Data excerpts:
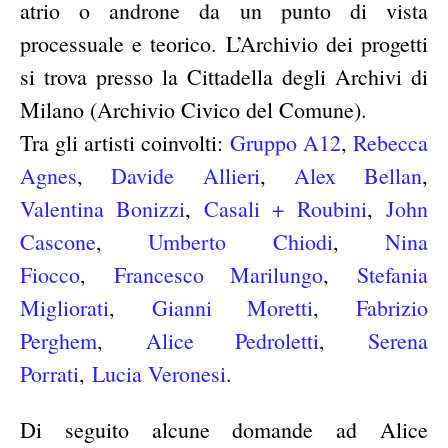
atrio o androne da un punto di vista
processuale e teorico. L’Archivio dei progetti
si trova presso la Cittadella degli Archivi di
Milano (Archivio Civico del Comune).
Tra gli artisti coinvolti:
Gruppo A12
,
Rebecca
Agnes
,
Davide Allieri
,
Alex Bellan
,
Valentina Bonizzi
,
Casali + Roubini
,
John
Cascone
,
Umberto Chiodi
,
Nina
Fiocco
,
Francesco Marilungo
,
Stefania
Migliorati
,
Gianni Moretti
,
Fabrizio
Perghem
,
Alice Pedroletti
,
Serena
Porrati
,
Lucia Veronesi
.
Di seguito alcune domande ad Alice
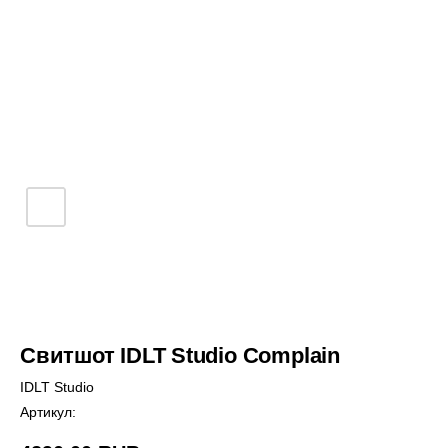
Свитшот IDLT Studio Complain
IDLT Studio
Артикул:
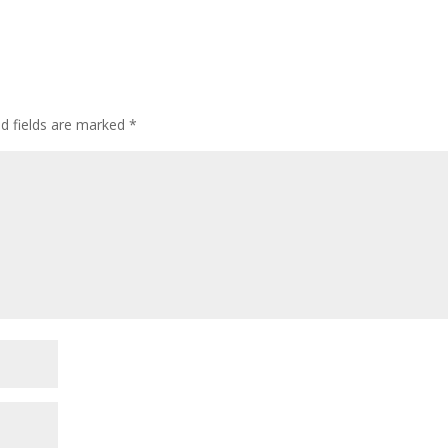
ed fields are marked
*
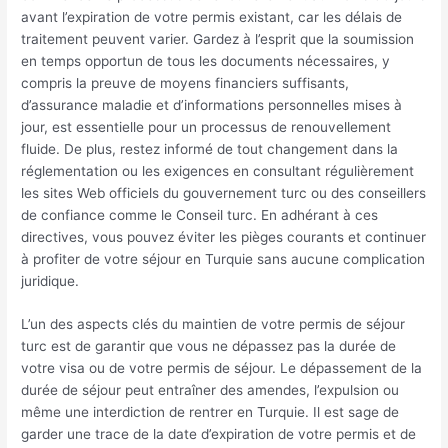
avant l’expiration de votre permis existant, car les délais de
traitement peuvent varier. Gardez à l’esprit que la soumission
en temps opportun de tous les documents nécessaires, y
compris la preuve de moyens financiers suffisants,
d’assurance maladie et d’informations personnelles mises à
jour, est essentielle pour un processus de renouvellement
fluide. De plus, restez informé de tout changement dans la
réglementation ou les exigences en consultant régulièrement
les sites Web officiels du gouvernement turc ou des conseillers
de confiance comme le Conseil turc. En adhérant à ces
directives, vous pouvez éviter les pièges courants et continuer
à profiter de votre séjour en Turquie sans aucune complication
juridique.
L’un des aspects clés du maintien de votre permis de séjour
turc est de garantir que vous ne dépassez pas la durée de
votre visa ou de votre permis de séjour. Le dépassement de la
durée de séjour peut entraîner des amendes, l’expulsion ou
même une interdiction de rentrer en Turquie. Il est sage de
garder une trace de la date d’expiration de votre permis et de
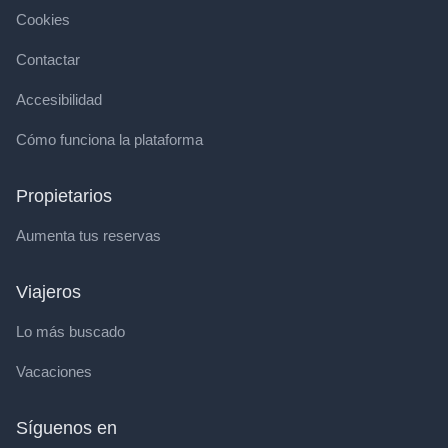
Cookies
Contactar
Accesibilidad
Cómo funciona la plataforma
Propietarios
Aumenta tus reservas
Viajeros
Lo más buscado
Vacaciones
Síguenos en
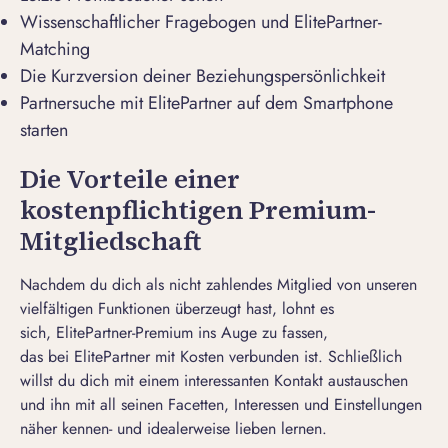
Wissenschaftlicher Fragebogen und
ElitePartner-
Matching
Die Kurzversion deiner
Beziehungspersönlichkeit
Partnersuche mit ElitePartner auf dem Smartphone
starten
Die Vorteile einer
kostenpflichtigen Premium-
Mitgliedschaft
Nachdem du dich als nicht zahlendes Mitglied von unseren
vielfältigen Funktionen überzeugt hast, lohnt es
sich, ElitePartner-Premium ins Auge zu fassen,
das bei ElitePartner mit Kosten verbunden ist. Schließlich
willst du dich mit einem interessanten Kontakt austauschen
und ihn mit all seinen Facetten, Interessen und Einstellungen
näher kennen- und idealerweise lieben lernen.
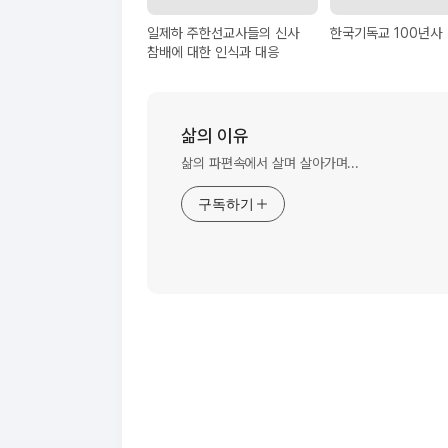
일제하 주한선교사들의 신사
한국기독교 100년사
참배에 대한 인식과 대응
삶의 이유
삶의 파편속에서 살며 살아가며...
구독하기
...
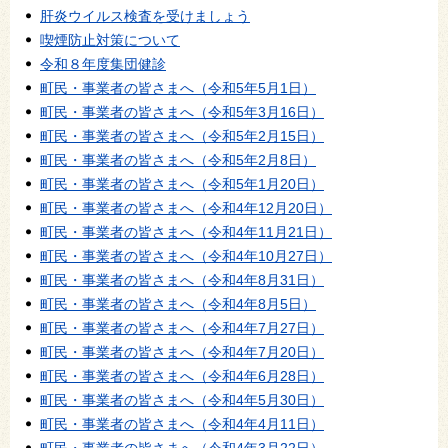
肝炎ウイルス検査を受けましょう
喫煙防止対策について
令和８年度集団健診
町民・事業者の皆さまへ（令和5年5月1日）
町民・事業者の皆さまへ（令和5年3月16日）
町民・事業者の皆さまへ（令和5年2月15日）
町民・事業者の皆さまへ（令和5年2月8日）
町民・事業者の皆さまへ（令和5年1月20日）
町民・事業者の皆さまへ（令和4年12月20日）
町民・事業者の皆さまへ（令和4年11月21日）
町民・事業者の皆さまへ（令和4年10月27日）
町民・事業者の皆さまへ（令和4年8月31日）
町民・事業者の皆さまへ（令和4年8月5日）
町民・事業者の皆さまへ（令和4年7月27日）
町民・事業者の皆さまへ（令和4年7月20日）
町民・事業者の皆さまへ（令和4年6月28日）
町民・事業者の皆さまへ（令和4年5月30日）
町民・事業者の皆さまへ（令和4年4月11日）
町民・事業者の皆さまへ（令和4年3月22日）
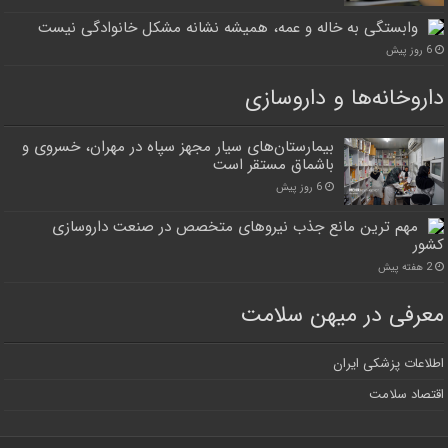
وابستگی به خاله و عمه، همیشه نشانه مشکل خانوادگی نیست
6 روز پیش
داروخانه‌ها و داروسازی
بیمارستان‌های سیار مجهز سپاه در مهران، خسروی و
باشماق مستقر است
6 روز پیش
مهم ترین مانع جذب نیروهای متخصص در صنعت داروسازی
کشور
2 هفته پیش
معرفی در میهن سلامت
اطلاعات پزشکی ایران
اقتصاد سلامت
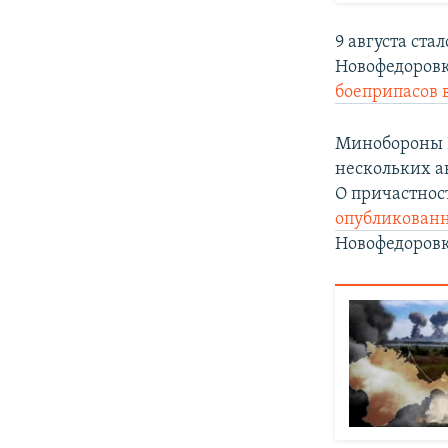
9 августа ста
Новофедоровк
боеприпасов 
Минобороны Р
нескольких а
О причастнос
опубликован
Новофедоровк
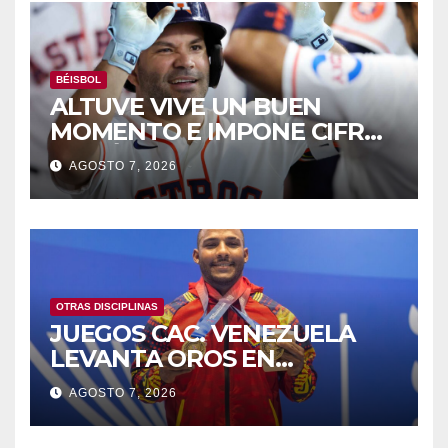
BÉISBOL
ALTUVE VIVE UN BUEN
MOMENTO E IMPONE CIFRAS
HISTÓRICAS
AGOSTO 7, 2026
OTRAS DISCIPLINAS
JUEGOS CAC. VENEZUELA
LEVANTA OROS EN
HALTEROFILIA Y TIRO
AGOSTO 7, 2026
* * *
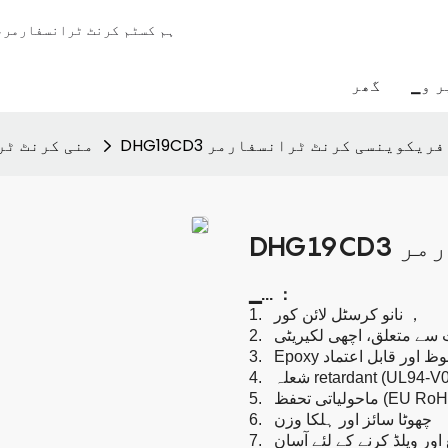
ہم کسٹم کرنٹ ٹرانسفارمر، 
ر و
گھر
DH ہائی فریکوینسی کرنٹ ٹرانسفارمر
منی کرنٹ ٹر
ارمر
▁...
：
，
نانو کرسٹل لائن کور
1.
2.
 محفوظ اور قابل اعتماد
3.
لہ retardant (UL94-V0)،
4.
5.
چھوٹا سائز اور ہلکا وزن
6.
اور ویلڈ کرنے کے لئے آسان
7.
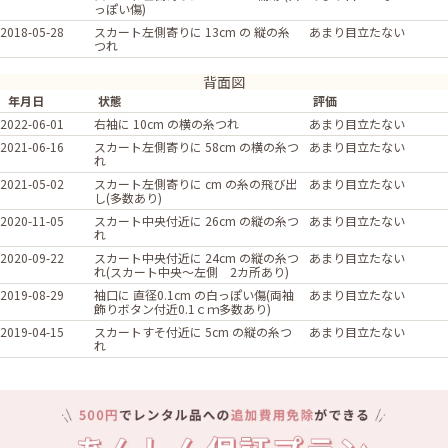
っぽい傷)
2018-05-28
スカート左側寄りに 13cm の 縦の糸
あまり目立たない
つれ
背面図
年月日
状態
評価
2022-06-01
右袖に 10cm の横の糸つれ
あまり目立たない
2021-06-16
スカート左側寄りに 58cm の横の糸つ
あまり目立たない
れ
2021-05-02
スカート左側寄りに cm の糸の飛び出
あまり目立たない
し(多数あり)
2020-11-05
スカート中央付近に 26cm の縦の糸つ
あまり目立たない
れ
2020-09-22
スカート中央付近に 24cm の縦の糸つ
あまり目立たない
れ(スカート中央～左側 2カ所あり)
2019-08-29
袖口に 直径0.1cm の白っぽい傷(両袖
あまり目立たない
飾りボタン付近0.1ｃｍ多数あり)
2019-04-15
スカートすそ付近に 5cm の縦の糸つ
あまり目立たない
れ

Work instruction ▸
Go through the records above. Copy each line in which the string "vous" appears.

Exercise result ▸
directives, vous pouvez éviter les pièges courants et continuer
turc est de garantir que vous ne dépassez pas la durée de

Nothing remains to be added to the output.